Usually, brand guidelines are for everyone, while design guidelines are the subset for designers.
It varies (particularly by geography and size of organisation), but usually "brand guidelines" are the broad umbrella including:
- "Vision" or "Mission statement" etc etc
- Tone of voice and writing style guidelines
- Logo files and usage guidelines (e.g. white space, minimum size, which variants to use on what backdrops)
- Other brand assets such as letterheads, business cards and slide templates
- Colour palettes (which are used more widely than just by designers)
- Briefing documents or commissioning guidelines
Design guidelines << which are written for designers and go into detail on grids, styles, colour usage, typography, etc, and might include UI patterns, print specs, etc
- Any other specialist guidelines e.g. for video, music, product design, shop layout, customer service, responding to complaints, uniforms, company song...
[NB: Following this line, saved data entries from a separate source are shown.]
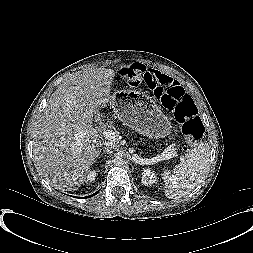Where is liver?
Segmentation results:
<instances>
[{"instance_id":"obj_1","label":"liver","mask_w":253,"mask_h":253,"mask_svg":"<svg viewBox=\"0 0 253 253\" xmlns=\"http://www.w3.org/2000/svg\"><path fill=\"white\" fill-rule=\"evenodd\" d=\"M114 76V70L105 68L71 74L35 123V165L59 189L71 191L83 184L106 143L92 127V118L111 100Z\"/></svg>"}]
</instances>
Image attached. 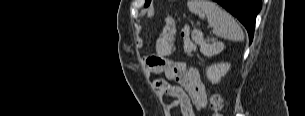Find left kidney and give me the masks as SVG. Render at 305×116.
Wrapping results in <instances>:
<instances>
[{
  "label": "left kidney",
  "mask_w": 305,
  "mask_h": 116,
  "mask_svg": "<svg viewBox=\"0 0 305 116\" xmlns=\"http://www.w3.org/2000/svg\"><path fill=\"white\" fill-rule=\"evenodd\" d=\"M231 65L229 63H217L213 64L206 69V76L212 84L220 82L221 78L226 75L230 70Z\"/></svg>",
  "instance_id": "left-kidney-1"
}]
</instances>
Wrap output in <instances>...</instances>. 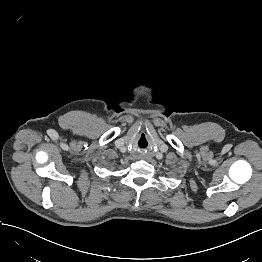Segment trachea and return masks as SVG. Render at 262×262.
Here are the masks:
<instances>
[{
  "instance_id": "3493384b",
  "label": "trachea",
  "mask_w": 262,
  "mask_h": 262,
  "mask_svg": "<svg viewBox=\"0 0 262 262\" xmlns=\"http://www.w3.org/2000/svg\"><path fill=\"white\" fill-rule=\"evenodd\" d=\"M148 145V141L146 139V137L144 135L140 136L139 140H138V146L140 148H145Z\"/></svg>"
}]
</instances>
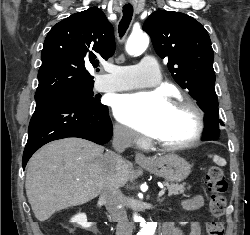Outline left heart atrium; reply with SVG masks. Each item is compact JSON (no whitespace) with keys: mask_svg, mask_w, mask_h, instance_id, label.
<instances>
[{"mask_svg":"<svg viewBox=\"0 0 250 235\" xmlns=\"http://www.w3.org/2000/svg\"><path fill=\"white\" fill-rule=\"evenodd\" d=\"M169 106L161 92L135 93L119 96L114 112L124 124L152 136Z\"/></svg>","mask_w":250,"mask_h":235,"instance_id":"obj_1","label":"left heart atrium"}]
</instances>
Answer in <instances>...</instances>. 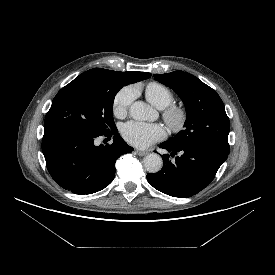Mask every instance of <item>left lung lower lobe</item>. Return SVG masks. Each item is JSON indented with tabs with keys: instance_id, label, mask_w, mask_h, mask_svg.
<instances>
[{
	"instance_id": "1",
	"label": "left lung lower lobe",
	"mask_w": 275,
	"mask_h": 275,
	"mask_svg": "<svg viewBox=\"0 0 275 275\" xmlns=\"http://www.w3.org/2000/svg\"><path fill=\"white\" fill-rule=\"evenodd\" d=\"M159 147L169 151L175 159L164 154L162 169L147 174V180L158 191L179 198L191 197L208 186L228 157V154L197 146L163 142Z\"/></svg>"
}]
</instances>
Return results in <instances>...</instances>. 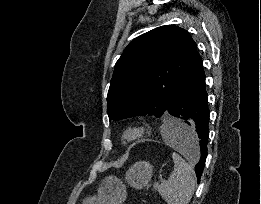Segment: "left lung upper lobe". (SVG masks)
I'll list each match as a JSON object with an SVG mask.
<instances>
[{"label":"left lung upper lobe","instance_id":"1","mask_svg":"<svg viewBox=\"0 0 261 204\" xmlns=\"http://www.w3.org/2000/svg\"><path fill=\"white\" fill-rule=\"evenodd\" d=\"M195 52L190 34L174 25L131 41L115 64L107 95L109 119L162 116Z\"/></svg>","mask_w":261,"mask_h":204}]
</instances>
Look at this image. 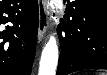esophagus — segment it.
<instances>
[{"instance_id": "esophagus-1", "label": "esophagus", "mask_w": 107, "mask_h": 75, "mask_svg": "<svg viewBox=\"0 0 107 75\" xmlns=\"http://www.w3.org/2000/svg\"><path fill=\"white\" fill-rule=\"evenodd\" d=\"M38 7H39V25L37 39L38 42L40 43L45 38L48 28L47 1L39 0Z\"/></svg>"}]
</instances>
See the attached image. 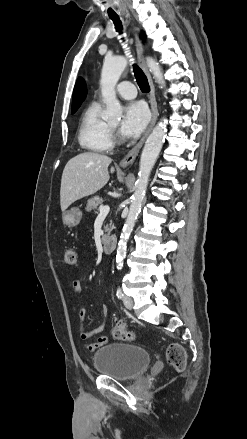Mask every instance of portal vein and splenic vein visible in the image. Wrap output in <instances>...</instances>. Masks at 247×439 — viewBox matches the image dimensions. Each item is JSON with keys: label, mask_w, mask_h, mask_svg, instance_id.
<instances>
[{"label": "portal vein and splenic vein", "mask_w": 247, "mask_h": 439, "mask_svg": "<svg viewBox=\"0 0 247 439\" xmlns=\"http://www.w3.org/2000/svg\"><path fill=\"white\" fill-rule=\"evenodd\" d=\"M99 211H100L99 216H106L110 211V207L107 205L105 206L101 205Z\"/></svg>", "instance_id": "portal-vein-and-splenic-vein-1"}]
</instances>
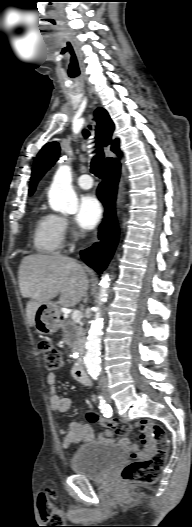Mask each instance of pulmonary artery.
Wrapping results in <instances>:
<instances>
[{
  "mask_svg": "<svg viewBox=\"0 0 192 527\" xmlns=\"http://www.w3.org/2000/svg\"><path fill=\"white\" fill-rule=\"evenodd\" d=\"M78 185L82 189H90L93 186V179L88 174H83L78 178Z\"/></svg>",
  "mask_w": 192,
  "mask_h": 527,
  "instance_id": "e3ab8cb5",
  "label": "pulmonary artery"
}]
</instances>
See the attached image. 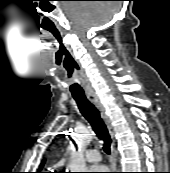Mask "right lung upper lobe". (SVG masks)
<instances>
[{
  "mask_svg": "<svg viewBox=\"0 0 170 173\" xmlns=\"http://www.w3.org/2000/svg\"><path fill=\"white\" fill-rule=\"evenodd\" d=\"M43 165H44V162H42V163H41L40 168H42V167H43Z\"/></svg>",
  "mask_w": 170,
  "mask_h": 173,
  "instance_id": "right-lung-upper-lobe-1",
  "label": "right lung upper lobe"
}]
</instances>
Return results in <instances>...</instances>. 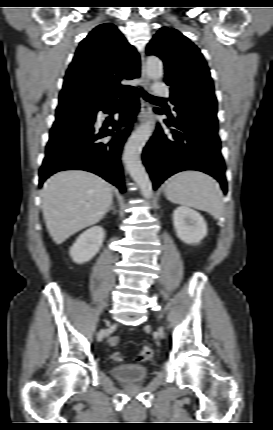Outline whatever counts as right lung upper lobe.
<instances>
[{"label":"right lung upper lobe","mask_w":273,"mask_h":430,"mask_svg":"<svg viewBox=\"0 0 273 430\" xmlns=\"http://www.w3.org/2000/svg\"><path fill=\"white\" fill-rule=\"evenodd\" d=\"M139 75L136 49L113 24H101L80 42L66 72L59 106L79 100L93 107L114 100L120 91L134 88L121 81Z\"/></svg>","instance_id":"right-lung-upper-lobe-1"}]
</instances>
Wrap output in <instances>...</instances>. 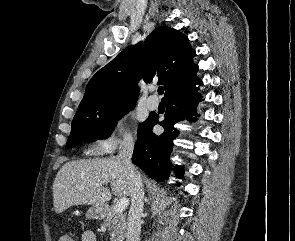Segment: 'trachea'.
<instances>
[{
	"mask_svg": "<svg viewBox=\"0 0 295 241\" xmlns=\"http://www.w3.org/2000/svg\"><path fill=\"white\" fill-rule=\"evenodd\" d=\"M158 93H159L160 95H162V94L164 93V88H163L162 86H160V87L158 88Z\"/></svg>",
	"mask_w": 295,
	"mask_h": 241,
	"instance_id": "1",
	"label": "trachea"
}]
</instances>
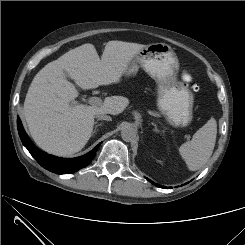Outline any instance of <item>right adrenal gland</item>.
<instances>
[{
	"label": "right adrenal gland",
	"mask_w": 245,
	"mask_h": 245,
	"mask_svg": "<svg viewBox=\"0 0 245 245\" xmlns=\"http://www.w3.org/2000/svg\"><path fill=\"white\" fill-rule=\"evenodd\" d=\"M101 125H102V123H99V124H96V125H95V129H94V131H93V134L96 133L97 128H98L99 126H101Z\"/></svg>",
	"instance_id": "1"
}]
</instances>
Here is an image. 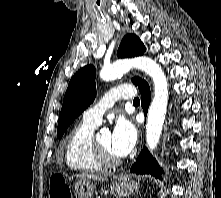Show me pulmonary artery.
Masks as SVG:
<instances>
[{
    "mask_svg": "<svg viewBox=\"0 0 221 198\" xmlns=\"http://www.w3.org/2000/svg\"><path fill=\"white\" fill-rule=\"evenodd\" d=\"M135 97V90L130 85H121L110 89L103 98L93 107L86 110L83 120L99 125L104 112L112 107L119 99H131Z\"/></svg>",
    "mask_w": 221,
    "mask_h": 198,
    "instance_id": "pulmonary-artery-1",
    "label": "pulmonary artery"
}]
</instances>
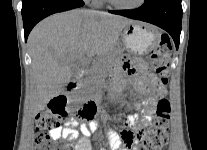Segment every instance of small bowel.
Here are the masks:
<instances>
[{
    "label": "small bowel",
    "instance_id": "small-bowel-1",
    "mask_svg": "<svg viewBox=\"0 0 207 150\" xmlns=\"http://www.w3.org/2000/svg\"><path fill=\"white\" fill-rule=\"evenodd\" d=\"M138 69L142 73H145L147 71V66L145 63L141 62L138 65ZM127 73L130 76H134L136 74V69L129 68L127 69ZM125 85L126 80L121 76H117L114 79L110 90L111 97L115 98L116 94L121 91L125 87ZM135 89L139 94L142 95H146L149 92H152L154 95L152 99L154 101L158 98H162L166 93L164 84L154 76L139 77L135 82ZM152 99L149 100V104L151 103L150 101ZM150 115L151 111H145L143 113V117L145 120ZM125 123L128 128L138 131L139 133L143 132L144 122L140 120L138 114L129 115L126 118ZM98 127L99 123L97 121H90L89 123H79L76 118H71L65 126H60L50 131L49 135L54 139L63 138L69 141H74L78 139L79 134H81V137L77 140V142L71 143V150H90L89 136ZM104 134L110 150H125L120 149L122 143L124 144L123 134L120 136L111 128H106Z\"/></svg>",
    "mask_w": 207,
    "mask_h": 150
}]
</instances>
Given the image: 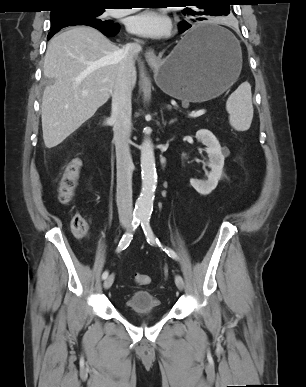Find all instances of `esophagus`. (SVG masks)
I'll list each match as a JSON object with an SVG mask.
<instances>
[{
    "mask_svg": "<svg viewBox=\"0 0 306 387\" xmlns=\"http://www.w3.org/2000/svg\"><path fill=\"white\" fill-rule=\"evenodd\" d=\"M145 59L147 63L151 66H154L159 62V57L156 55L155 51L152 48H148L145 51Z\"/></svg>",
    "mask_w": 306,
    "mask_h": 387,
    "instance_id": "34e87169",
    "label": "esophagus"
}]
</instances>
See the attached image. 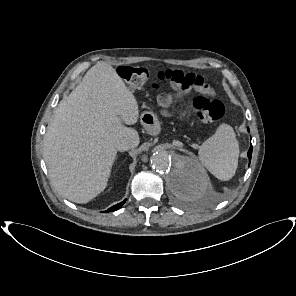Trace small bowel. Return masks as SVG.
I'll list each match as a JSON object with an SVG mask.
<instances>
[{"label": "small bowel", "mask_w": 296, "mask_h": 296, "mask_svg": "<svg viewBox=\"0 0 296 296\" xmlns=\"http://www.w3.org/2000/svg\"><path fill=\"white\" fill-rule=\"evenodd\" d=\"M173 101V98L171 95H161L158 99L159 106L162 109H166ZM164 114H167V112L164 111Z\"/></svg>", "instance_id": "1"}]
</instances>
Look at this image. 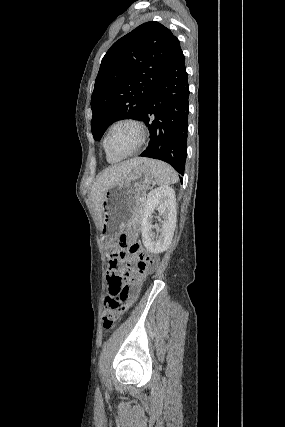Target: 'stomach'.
<instances>
[{
    "instance_id": "0dacf381",
    "label": "stomach",
    "mask_w": 285,
    "mask_h": 427,
    "mask_svg": "<svg viewBox=\"0 0 285 427\" xmlns=\"http://www.w3.org/2000/svg\"><path fill=\"white\" fill-rule=\"evenodd\" d=\"M154 175L143 164L132 169L121 182L109 188L102 202L101 239L108 243L137 217L140 194L153 182Z\"/></svg>"
}]
</instances>
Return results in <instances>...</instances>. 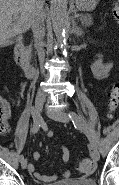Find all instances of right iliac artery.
Listing matches in <instances>:
<instances>
[{
    "instance_id": "right-iliac-artery-1",
    "label": "right iliac artery",
    "mask_w": 119,
    "mask_h": 185,
    "mask_svg": "<svg viewBox=\"0 0 119 185\" xmlns=\"http://www.w3.org/2000/svg\"><path fill=\"white\" fill-rule=\"evenodd\" d=\"M39 116H40V113H34V108H33L32 113L30 115V118H33V121H34V125H33V128H32V134L37 133L40 126H41V125H35V124H41ZM23 159H24V156L20 155L19 160L22 161Z\"/></svg>"
}]
</instances>
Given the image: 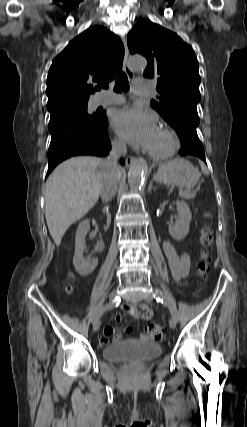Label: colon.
Listing matches in <instances>:
<instances>
[{
    "mask_svg": "<svg viewBox=\"0 0 247 427\" xmlns=\"http://www.w3.org/2000/svg\"><path fill=\"white\" fill-rule=\"evenodd\" d=\"M201 245L203 247L202 260L199 264V273L204 276L207 271L208 248L212 243V230L208 225H204L200 236ZM70 289V288H68ZM147 334L154 340H160L165 335V329L159 324H150L147 328Z\"/></svg>",
    "mask_w": 247,
    "mask_h": 427,
    "instance_id": "colon-1",
    "label": "colon"
}]
</instances>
Regarding the edit about UI pattern libraries - how these fit in varies as they are a comparatively new edition. They might be part of the design guidelines (e.g. this could be separated into "print" and "web"), or, they might be standalone or part of a separate document or suite on digital publishing standards aimed at not just designers and UX specialists but also content commissioners, editors, writers, IA people etc.
The latter is probably a "better" practice, as how online content is interacted with is closer to how it is planned and structured than it is to, say, print specifications; but I'm not aware of any firm standard (yet).